Foto: Joh Macdougall / AFP / CP

A Netflix demitiu seu principal porta-voz, Jonathan Friedland, por ter utilizado um insulto racista duas vezes em alguns dias em reuniões com funcionários, indicou a gigante do streaming na sexta-feira. A direção de comunicação da empresa anunciou a saída de Friedland depois de ter advertido pela segunda vez o executivo por usar a palavra “nigger”, considerada extremamente insultante e tabu nos Estados Unidos. “Eu deixo a Netflix depois de sete anos. Os líderes devem estar acima de qualquer reprovação (…) e infelizmente eu falhei na falta de sensibilidade quando usei palavras ofensivas”, tuítou. “Sinto muito pelo sofrimento que causei em uma empresa que amo e onde quero que todos se sintam incluídos e apreciados”, acrescentou.

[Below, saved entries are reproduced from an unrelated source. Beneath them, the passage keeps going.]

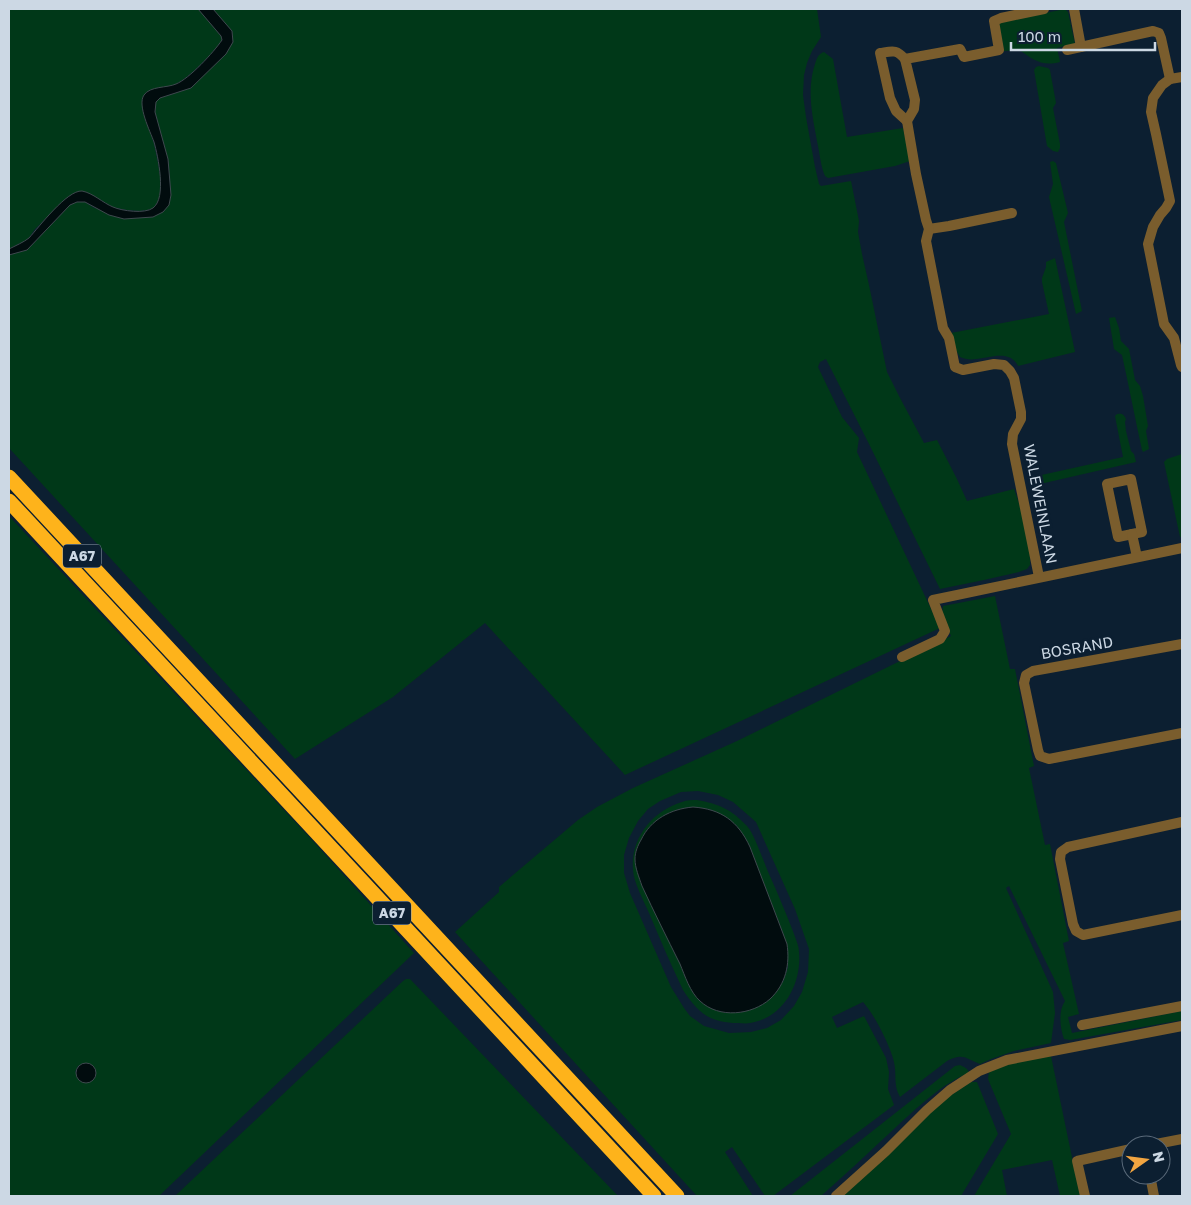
<svg xmlns="http://www.w3.org/2000/svg" width="1191" height="1205" font-family="'Golos Text',sans-serif">
<style>
.green{fill:#003818;fill-rule:evenodd}
.water{fill:#010c0e;stroke:#3e494e}
.lines{fill:none;stroke-linecap:round;stroke-linejoin:round}
.minor{stroke:#7a5d2d;stroke-width:10}
.motorway{stroke:#feb31b;stroke-width:15}
.labels{text-anchor:middle;stroke-width:5;stroke-linejoin:round;paint-order:stroke}
.shield{fill:#0c1f31;stroke:#92a0ae;stroke-width:1}
.shield-label{font-size:14px;font-weight:bold;fill:#ccd8e4}
.street-label{font-size:15px;fill:#ccd8e4;stroke:#0c1f31}
</style>
<rect width="100%" height="100%" fill="#0c1f31"/>
<g class="green">
<path d="M9,9h189l23,27 1,4c-8,12 -35,40 -48,45 -9,3 -18,4 -27,7l-4,18 11,34 4,19 3,19v13l-3,7 -5,7 -13,2 -13,-1 -15,-3 -13,-8 -16,-8 -14,5 -34,33 -7,10 -19,10z"/>
<path d="M213,9h604l4,28 -9,14 -5,12 -3,12 -1,20 3,22 9,50 4,17 2,2 30,-5 8,40 -1,11 4,22 7,31 18,87 12,24 25,47 13,-3 20,39 10,22 47,-12c8,21 17,54 16,76l-3,4 -8,3 -35,8 -44,9 -70,-143 -44,-87 -6,3 -2,5 24,50 17,21 -2,14 83,176 -315,147 -140,-152 -92,74 -98,62 -286,-311v-193l18,-5 43,-45 7,-3h8l9,6 59,9 18,-22 -3,-36 -13,-47 1,-10 4,-4 31,-10 41,-57z"/>
<path d="M1065,9l3,3 7,32 -18,4 3,14c-19,5 -27,-3 -41,-12l-15,1 -5,-28 3,-1z"/>
<path d="M824,52l9,7 14,78 56,-9 7,33 -15,5 -67,12 -3,-2c-4,-9 -5,-20 -7,-30 -5,-28 -12,-55 -3,-82 2,-6 3,-10 9,-12z"/>
<polygon points="1039,66 1048,68 1050,70 1056,103 1053,108 1060,144 1060,148 1058,152 1053,151 1047,146 1034,70 1036,67"/>
<polygon points="1053,161 1056,163 1068,213 1064,222 1082,311 1076,314 1049,197 1053,184 1050,162"/>
<path d="M1055,258l20,94 -57,14c-8,-17 -29,-8 -42,-7 -6,1 -11,0 -16,-2l-4,-7 -5,-17 98,-19 -7,-32v-4l4,-11v-5z"/>
<path d="M1115,317l4,11 2,13 8,8 6,31 5,6 3,10 5,30 -2,5 3,18 -6,3 -1,-2c-7,-32 -13,-63 -20,-95l-8,-6 -5,-31z"/>
<path d="M1117,414c5,-1 7,0 9,5l-1,3 1,9 5,20 3,3 2,8 -96,22 -3,-8 86,-19 -8,-41z"/>
<polygon points="1182,454 1182,537 1180,537 1164,462 1167,459"/>
<path d="M9,516l303,324 102,113 -255,243h-150zM84,1063l12,10 -2,7 -19,-8 3,-6z"/>
<path d="M995,596l15,73h5l19,97 -5,2 16,77 5,-1 19,97 -6,2 16,71 -11,3 4,16 110,-22v9l-112,20 -6,-1c-4,-11 -6,-28 1,-38l-56,-115 -3,2 47,104 2,21 -4,30 -37,8 -23,8 -11,5c-16,-6 -16,-11 -33,-3l-47,36c-7,-12 -3,-22 -6,-35 -4,-17 -20,-48 -31,-60l-31,15 5,11 27,-12 22,42 3,14 -1,17 6,16 -121,91h-8l-33,-49 -7,5 28,44h-56l-242,-264 44,-40v-5l79,-67 19,-13 36,-19 104,-47 214,-105 -9,-20 1,-10zM698,791l20,4 15,7 23,20 39,87 14,40 -1,23 -6,20 -8,14 -13,14 -14,8 -16,4 -22,1 -25,-7 -14,-10 -6,-8 -13,-21 -41,-94 -6,-20v-18l5,-17 9,-17 10,-12 12,-8 21,-9z"/>
<path d="M697,800c22,4 34,9 50,26 7,7 17,37 22,48 9,20 17,39 25,60 2,6 5,12 5,18 3,32 -16,66 -49,71 -4,1 -8,0 -12,0 -28,0 -40,-10 -55,-33 -12,-25 -23,-51 -34,-77 -5,-12 -15,-29 -16,-43 -3,-31 19,-59 49,-68 5,-2 10,-2 15,-2zM692,807l17,2 15,7 13,10 13,21 34,89 4,31 -5,15 -54,30 -16,-3 -13,-8 -63,-152c10,-26 28,-39 55,-42z"/>
<polygon points="406,979 410,979 618,1196 175,1196 403,981"/>
<polygon points="1051,1056 1080,1196 1060,1196 1052,1160 1002,1170 1007,1196 974,1196 1011,1134 988,1079 989,1072 1012,1063"/>
<path d="M960,1065c4,2 8,3 9,8 -27,10 -53,36 -74,55 -25,23 -49,46 -74,68h-31l165,-130z"/>
<polygon points="971,1082 977,1082 998,1134 961,1196 839,1196 939,1103"/>
</g>
<g class="water">
<path d="M198,9h15l19,22 1,11 -7,12 -35,34 -31,10 -4,4 -1,10 13,47 3,36 -2,10 -6,7 -10,5 -29,2 -15,-4 -24,-13h-8l-7,3 -43,45 -18,5v-6c6,-3 15,-7 20,-11 10,-11 38,-48 53,-47 11,2 21,12 31,16 9,4 32,7 40,1 14,-10 5,-52 1,-66 -4,-11 -17,-37 -10,-47 6,-9 23,-7 32,-11 13,-5 38,-32 46,-44l-1,-4z"/>
<path d="M693,807c28,2 45,14 57,40l37,97c3,20 -1,40 -17,55 -18,16 -51,20 -70,2 -10,-9 -15,-25 -20,-37 -13,-26 -26,-52 -38,-78 -3,-9 -7,-18 -7,-27 0,-7 3,-14 6,-19 10,-21 30,-31 52,-33z"/>
<circle cx="86" cy="1073" r="10"/>
</g>
<g class="lines">
<g class="minor">
<polyline points="1074,9 1081,47"/>
<polyline points="1067,50 1153,31 1159,33 1161,38 1170,79"/>
<path d="M905,59c-9,-10 -12,-8 -25,-6l10,45 6,13 11,10"/>
<polyline points="1182,77 1170,79 1162,85 1153,98 1151,112 1156,134 1170,201 1166,208 1160,215 1153,227 1148,244 1164,324 1174,338 1181,365 1182,367"/>
<polyline points="929,229 949,226 1012,213"/>
<polygon points="1131,479 1142,532 1118,537 1107,484"/>
<polyline points="1132,534 1137,557"/>
<polyline points="1039,577 1012,444 1013,434 1021,419 1021,412 1014,378 1010,371 1004,365 994,364 963,370 955,367 949,338 943,328 926,241 929,229 926,220 916,174 907,121 914,109 915,100 905,59 960,49 964,57 999,50 994,21 1001,18 1044,9"/>
<polyline points="1182,644 1033,671 1026,675 1024,683 1038,750 1040,756 1049,759 1182,733"/>
<polyline points="902,657 940,639 945,631 933,600 1182,548"/>
<polyline points="1182,822 1068,847 1061,852 1060,859 1073,924 1076,931 1083,935 1182,915"/>
<polyline points="1082,1025 1182,1006"/>
<polyline points="1151,1145 1182,1139"/>
<polyline points="1150,1175 1154,1196"/>
<polyline points="836,1196 886,1151 927,1110 950,1090 979,1071 1007,1060 1182,1026"/>
<polyline points="1085,1196 1077,1161 1131,1149"/>
</g>
<g class="motorway">
<polyline points="9,477 677,1196"/>
<polyline points="9,501 654,1196"/>
</g>
</g>
<g class="labels">
<g class="shield">
<rect x="63" y="544.5" width="38" height="23" rx="4"/>
<rect x="373" y="901.5" width="38" height="23" rx="4"/>
</g>
<g class="shield-label">
<text x="82" y="561">A67</text>
<text x="392" y="918">A67</text>
</g>
<g class="street-label">
<text transform="translate(1040 504) rotate(79)" y="5">WALEWEINLAAN</text>
<text transform="translate(1077 648) rotate(-10)" y="5">BOSRAND</text>
</g>
</g>
<rect width="1191" height="1205" fill="none" stroke="#ccd8e4" stroke-width="20"/>
<g transform="translate(1146 1160) rotate(76)"><circle r="24" fill="#0c1f31" stroke="#596979"/>
<path d="M0-4L9 19L0 12L-9 19Z" fill="#f2a541"/>
<text y="-8" font-size="14" font-weight="bold" text-anchor="middle" fill="#ccd8e4">N</text>
</g>
<path d="M1011 42v8h144v-8" fill="none" stroke="#ccd8e4" stroke-width="2.5"/>
<text x="1018" y="42" font-size="15" fill="#ccd8e4" stroke="#0c1f31" stroke-width="4" paint-order="stroke">100 m</text>
</svg>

Friedland, um ex-jornalista, também trabalhou no departamento de comunicação da Disney e, anteriormente, passou dez anos no Wall Street Journal. A Netflix não respondeu aos pedidos de comentários da AFP, mas a revista Variety reproduziu o memorando que o CEO Reed Hastings enviou à equipe na última sexta-feira. “Jonathan contribuiu muito (para Netflix) de várias maneiras, mas seu uso da palavra que começa com N em pelo menos duas ocasiões no trabalho mostrou uma falta atenção e sensibilidade em relação a questões raciais que não correspondem aos valores da nossa empresa”, escreveu ele.

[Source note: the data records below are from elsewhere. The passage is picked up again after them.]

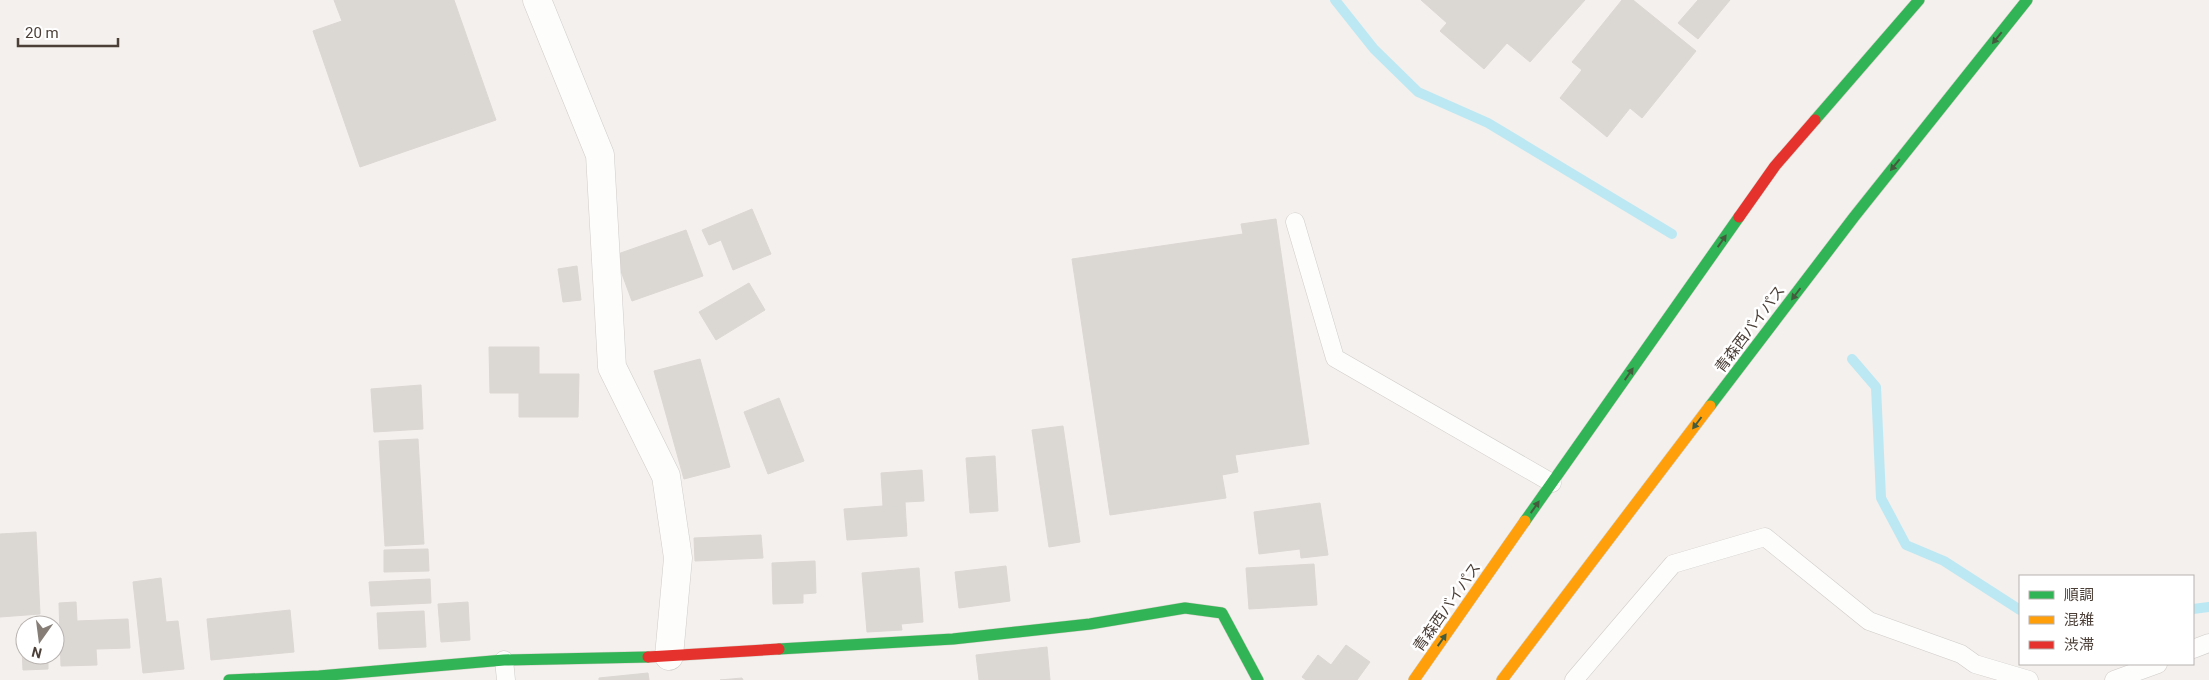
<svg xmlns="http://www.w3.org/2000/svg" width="2209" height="680" font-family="Roboto,'Noto Sans JP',sans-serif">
  <rect width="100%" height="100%" fill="#f3f0ed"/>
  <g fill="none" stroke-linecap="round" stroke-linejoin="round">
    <!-- stream -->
    <g stroke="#bce8f3" stroke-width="10">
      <path d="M1335 0 1374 49 1418 92 1488 123 1672 234"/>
      <path d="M1852 359 1876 387 1881 498 1906 545 1944 561 2020 610"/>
      <path d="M2193 609 2209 607"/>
    </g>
  </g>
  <!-- building -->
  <g fill="#dbd7d3" stroke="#dcd7d3">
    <path d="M334 0H454L496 120 360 167 313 31 342 21Z"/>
    <path d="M1421 0H1585L1530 62 1507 43 1484 69 1440 31 1447 23Z"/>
    <path d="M1622 0H1633L1696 51 1642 118 1630 108 1607 137 1560 98 1582 70 1572 62Z"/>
    <path d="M1698 0H1730L1698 39 1678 23Z"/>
    <path d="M752 209 771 254 733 270 721 240 709 245 702 230Z"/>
    <path d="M1276 219 1309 444 1235 455 1238 472 1222 475 1226 498 1110 515 1072 259 1243 234 1241 224Z"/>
    <path d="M686 230 703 276 632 301 615 255Z"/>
    <path d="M577 266 581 300 563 302 558 269Z"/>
    <path d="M749 283 765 310 716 340 699 312Z"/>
    <path d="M489 347H539V374H579L578 417H519V393H490Z"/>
    <path d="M700 359 730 467 684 479 654 371Z"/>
    <path d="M421 385 423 429 374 432 371 389Z"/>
    <path d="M779 398 804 461 768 474 744 412Z"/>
    <path d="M1063 426 1080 542 1049 547 1032 430Z"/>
    <path d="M418 439 424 544 385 546 379 441Z"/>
    <path d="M995 456 998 511 970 513 966 458Z"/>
    <path d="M922 470 924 501 905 502 907 536 847 540 844 509 883 506 881 473Z"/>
    <path d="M1320 503 1328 555 1301 558 1300 549 1259 554 1254 512Z"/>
    <path d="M36 532 40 614 0 617V534Z"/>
    <path d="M761 535 763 558 695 561 694 538Z"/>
    <path d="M428 549 429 571 384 572V550Z"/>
    <path d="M815 561 816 593 803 594V603L773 604 772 563Z"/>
    <path d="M1314 564 1317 605 1249 609 1246 568Z"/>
    <path d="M1006 566 1010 601 959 608 955 572Z"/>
    <path d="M919 568 923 622 901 624 902 630 867 632 862 573Z"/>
    <path d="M161 578 166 622 178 621 184 669 143 673 133 582Z"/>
    <path d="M430 579 431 603 371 606 369 582Z"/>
    <path d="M76 602 77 621 128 619 130 648 96 649 97 665 61 666 59 603Z"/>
    <path d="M468 602 470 640 441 642 438 604Z"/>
    <path d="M290 610 294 652 211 660 207 619Z"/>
    <path d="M424 611 426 647 379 649 377 613Z"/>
    <path d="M47 622V625H25V655H48V669L23 670 21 624Z"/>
    <path d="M1346 645 1370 662 1357 680H1306L1302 677 1318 655 1331 665Z"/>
    <path d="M1047 647 1050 680H979L976 655Z"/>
    <path d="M648 673 649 680H599V678Z"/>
    <path d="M742 678 743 680H720Z"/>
  </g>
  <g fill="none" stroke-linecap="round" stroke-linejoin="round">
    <!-- lane casing -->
    <g stroke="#d0ccc9" stroke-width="19">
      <g id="lane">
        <path d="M1295 222 1335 358 1552 483"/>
        <path d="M2193 649 2209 643"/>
        <path d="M504 660 506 680"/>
        <path d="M1574 680 1673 564 1765 537 1869 621 1961 654 1975 664 2029 680"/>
        <path d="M2114 680 2158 664"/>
      </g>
    </g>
    <!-- street casing -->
    <g stroke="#d0ccc9" stroke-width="29">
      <path id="street" d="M537 0 600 155 612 367 666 476 678 558 669 656"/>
    </g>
    <!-- fast casing -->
    <g stroke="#d4cdc5" stroke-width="12">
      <g id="fast">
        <path d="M1815 120 1919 0"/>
        <path d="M1710 406 1854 217 2027 0"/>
        <path d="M1525 521 1739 217"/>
        <path d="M779 649 953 639 1090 624 1185 608 1222 613 1258 680"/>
        <path d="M229 680 319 676 504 660 648 657"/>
      </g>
    </g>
    <!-- slow casing -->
    <g stroke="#d4cdc5" stroke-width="12">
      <g id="slow">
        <path d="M1414 680 1525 521"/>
        <path d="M1502 680 1710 406"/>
      </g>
    </g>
    <!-- jam casing -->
    <g stroke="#d4cdc5" stroke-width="12">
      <g id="jam">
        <path d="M1739 217 1775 166 1815 120"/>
        <path d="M648 657 779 649"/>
      </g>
    </g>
    <!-- lane -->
    <use href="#lane" stroke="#fdfdfc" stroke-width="18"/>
    <!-- street -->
    <use href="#street" stroke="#fdfdfc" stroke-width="28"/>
    <!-- fast -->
    <use href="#fast" stroke="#30b455" stroke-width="11"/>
    <!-- slow -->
    <use href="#slow" stroke="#ff9f0a" stroke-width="11"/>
    <!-- jam -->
    <use href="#jam" stroke="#e5322d" stroke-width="11"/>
  </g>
  <!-- one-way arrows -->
  <defs><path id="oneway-solid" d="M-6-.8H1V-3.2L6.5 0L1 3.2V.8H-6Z" transform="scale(1.25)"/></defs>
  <g fill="#445c3e">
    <use href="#oneway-solid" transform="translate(1997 38) rotate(129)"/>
    <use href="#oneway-solid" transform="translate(1895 165) rotate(129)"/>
    <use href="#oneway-solid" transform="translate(1722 241) rotate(-55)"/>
    <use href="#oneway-solid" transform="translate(1796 294) rotate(127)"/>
    <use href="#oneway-solid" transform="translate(1629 374) rotate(-55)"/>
    <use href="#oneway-solid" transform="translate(1697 423) rotate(127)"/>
    <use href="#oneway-solid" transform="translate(1535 507) rotate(-55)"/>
    <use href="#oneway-solid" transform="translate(1442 640) rotate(-55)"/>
  </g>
  <g text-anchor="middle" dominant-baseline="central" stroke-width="5" stroke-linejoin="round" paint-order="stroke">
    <!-- street labels -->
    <g font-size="15" fill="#4b3f37" stroke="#fff">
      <text transform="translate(1750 329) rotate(-53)">青森西バイパス</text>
      <text transform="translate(1447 607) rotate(-55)">青森西バイパス</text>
    </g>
  </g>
  <!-- legend -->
  <rect x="2019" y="575" width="175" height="90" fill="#ffffff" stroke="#b7b2af"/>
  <rect x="2029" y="591" width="25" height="8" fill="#30b455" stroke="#b7b2af"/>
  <text x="2064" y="600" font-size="15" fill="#4b3f37">順調</text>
  <rect x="2029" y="616" width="25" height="8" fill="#ff9f0a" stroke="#b7b2af"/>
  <text x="2064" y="625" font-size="15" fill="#4b3f37">混雑</text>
  <rect x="2029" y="641" width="25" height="8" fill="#e5322d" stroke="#b7b2af"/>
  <text x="2064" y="650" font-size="15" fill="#4b3f37">渋滞</text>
  <!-- north arrow -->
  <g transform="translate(40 640) rotate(194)"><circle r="24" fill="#ffffff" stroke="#b7b2af"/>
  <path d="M0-4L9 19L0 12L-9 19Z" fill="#867d77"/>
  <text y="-8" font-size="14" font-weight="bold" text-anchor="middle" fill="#4b3f37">N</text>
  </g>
  <!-- scale -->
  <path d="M18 38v8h100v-8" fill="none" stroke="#4b3f37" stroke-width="2.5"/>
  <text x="25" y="38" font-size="15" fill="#4b3f37" stroke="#ffffff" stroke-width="4" paint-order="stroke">20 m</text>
</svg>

Hastings acrescenta que o primeiro incidente ocorreu “vários meses atrás” em uma reunião sobre palavras sensíveis e, alguns dias depois, com dois funcionários negros da área de recursos humanos, enquanto discutia o incidente original. Friedland, que é branco, pediu desculpas quando as críticas foram levantadas pela primeira vez, mas o fato de ele ter repetido “mostra uma falta de compreensão profunda que me convenceu de que ele tinha que partir”, concluiu Reed. O chefe da Netflix comenta então sobre a história desta palavra muito carregada e admite que ele deveria ter feito do primeiro incidente “uma lição para que todos na Netflix percebessem a que ponto é uma palavra dolorosa e feia que não faz não deve ser usada”.